Wegen der objektiven Grenzen der Rechtskraft kann die Beigeladene unabhängig von den Entscheidungsgründen des angefochtenen Urteils etwa mit einem Ersatzanspruch gegenüber der beklagten BA geltend machen, der Kläger habe ab 5. März 1996 der Arbeitsvermittlung objektiv und subjektiv zur Verfügung gestanden. Allerdings dürfte die nach der satzungsmäßigen Regelung der Anspruchsvoraussetzungen und der sozialpolitischen Zielsetzung des Überbrückungsgeldes - wie angedeutet - gebotene restriktive Auslegung des § 11 Abs 2 Nr 3 der Satzung nicht auf das Verständnis der Verfügbarkeit als Voraussetzung des Anspruchs auf Alg übertragbar sein. Die Ermächtigung des § 891a Abs 1 Satz 3 Reichsversicherungsordnung (RVO) wie des § 143 Abs 1 Satz 3 Sozialgesetzbuch - Siebentes Buch: Unfallversicherung - (SGB VII), Näheres über Voraussetzungen und Umfang des Überbrückungsgeldes sowie die Aufbringung der Mittel durch Satzung zu regeln, dürfte sich nicht darauf erstrecken, auch die Voraussetzungen zu bestimmen, unter denen Seeleuten Alg zusteht, wenn sie das Überbrückungsgeld von der Beigeladenen in Anspruch nehmen. Das bedarf hier ebensowenig einer abschließenden Klärung wie die Fragen, ob die Zuerkennung des Überbrückungsgeldes dem Grunde nach zum Ruhen des Alg nach § 118 Abs 1 Nr 4 AFG geführt hat (dazu - allerdings bei abweichenden Regelungen der Satzung: BSG SozR 4100 § 118 Nr 12) oder ob der Anspruch des Klägers auf Alg ab 5. März 1996 durch die Zahlung von Überbrückungsgeld in voller Höhe nach § 107 Abs 1 Sozialgesetzbuch - Zehntes Buch: Verwaltungsverfahren - (SGB X) als erfüllt gilt.

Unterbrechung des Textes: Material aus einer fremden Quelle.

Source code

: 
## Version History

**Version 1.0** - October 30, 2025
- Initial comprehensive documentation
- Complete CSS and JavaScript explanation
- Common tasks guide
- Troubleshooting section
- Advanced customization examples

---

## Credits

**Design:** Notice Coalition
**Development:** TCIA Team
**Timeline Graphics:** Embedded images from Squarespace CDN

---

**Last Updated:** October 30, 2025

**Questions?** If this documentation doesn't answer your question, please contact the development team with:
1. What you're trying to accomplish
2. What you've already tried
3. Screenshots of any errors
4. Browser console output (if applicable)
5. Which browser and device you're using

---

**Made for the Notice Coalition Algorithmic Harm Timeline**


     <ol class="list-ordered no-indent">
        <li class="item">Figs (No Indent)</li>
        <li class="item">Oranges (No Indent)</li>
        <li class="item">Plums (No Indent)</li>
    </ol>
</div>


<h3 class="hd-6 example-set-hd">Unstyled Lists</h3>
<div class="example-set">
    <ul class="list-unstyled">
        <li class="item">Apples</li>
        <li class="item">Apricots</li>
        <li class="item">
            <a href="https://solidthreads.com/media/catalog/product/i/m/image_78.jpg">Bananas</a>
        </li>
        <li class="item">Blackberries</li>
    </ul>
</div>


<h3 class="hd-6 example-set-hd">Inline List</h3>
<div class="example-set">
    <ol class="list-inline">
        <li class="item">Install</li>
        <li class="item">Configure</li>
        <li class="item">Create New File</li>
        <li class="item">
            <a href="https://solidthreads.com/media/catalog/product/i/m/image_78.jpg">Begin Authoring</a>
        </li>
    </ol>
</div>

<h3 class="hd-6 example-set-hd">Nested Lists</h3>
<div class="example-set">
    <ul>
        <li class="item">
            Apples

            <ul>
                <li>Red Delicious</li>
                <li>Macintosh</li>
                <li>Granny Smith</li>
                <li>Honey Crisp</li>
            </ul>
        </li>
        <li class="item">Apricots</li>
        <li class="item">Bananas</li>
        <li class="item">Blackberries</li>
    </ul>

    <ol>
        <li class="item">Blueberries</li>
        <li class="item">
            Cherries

Die von der Beigeladenen bekämpfte Rechtsfolge, Überbrückungsgeld auch für die Zeit ab 5. März 1996 in voller Höhe unabhängig von dem vom Kläger geltend gemachten Anspruch auf Alg gegenüber der beklagten BA zahlen zu müssen, ergibt sich - wie dargelegt - nicht aus dem klagabweisenden Urteil des LSG. Sie beruht vielmehr auf der Satzung der Seemannskasse, die die rechtlichen Voraussetzungen für die Bewilligung von Überbrückungsgeld regelt. Nach § 11 Abs 2 Nr 2 der Satzung ist zwar das Bestehen eines Anspruchs auf Alg negative Anspruchsvoraussetzung für den Anspruch auf Überbrückungsgeld. Die Regelung knüpft damit an eine im AFG geregelte Rechtslage an, räumt aber der Beigeladenen in dem zwischen dem arbeitslosen Seemann und der beklagten BA bestehenden Leistungsrechtsverhältnis keine eigenständigen Rechte ein. Sie kann dies auch nicht tun, weil die erwähnte Ermächtigung des § 891a Abs 1 Satz 3 RVO, § 143 Abs 1 Satz 3 SGB VII sich auf die Regelung der Rechtsverhältnisse der Beigeladenen mit ihren Versicherten beschränkt. Die sich aus der Verneinung eines Anspruchs auf Alg des Klägers gegenüber der beklagten BA ergebenden Nachteile der Beigeladenen als zur Zahlung von Überbrückungsgeld verpflichtetem Sozialleistungsträger betreffen sie nicht in einer eigenen durch das AFG begründeten Rechtsposition. Der Vorteil, der sich für die Beigeladene durch einen Anspruch auf Alg nach § 11 Abs 2 Nr 2 der Satzung oder durch die Bewilligung von Alg an einen ihrer Versicherten nach § 13 der Satzung ergibt, stellt sich deshalb als bloßer Reflex der Regelungen des Arbeitslosenversicherungsrechts dar. Das reicht nicht aus, um eine Beschwer der Beigeladenen und damit eine Befugnis zu begründen, im Wege der Revision eigenständig ein Recht des bei ihr versicherten Klägers aus der Arbeitslosenversicherung zu verfolgen.

Solcher prozessualen Befugnis der Beigeladenen im anhängigen Verfahren bedarf es nicht, um ihre rechtlichen Interessen zu wahren. Auch nach Rechtskraft des angefochtenen Urteils kann die Beigeladene ihr Interesse gegenüber der beklagten BA - unter den Voraussetzungen der §§ 102 ff SGB X - aus eigenem Recht geltend machen.

Die Revision der Beigeladenen erweist sich als nicht statthaft und ist deshalb nach § 169 SGG als unzulässig zu verwerfen.

Die Kostenentscheidung beruht auf § 193 Abs 1 und 4 SGG.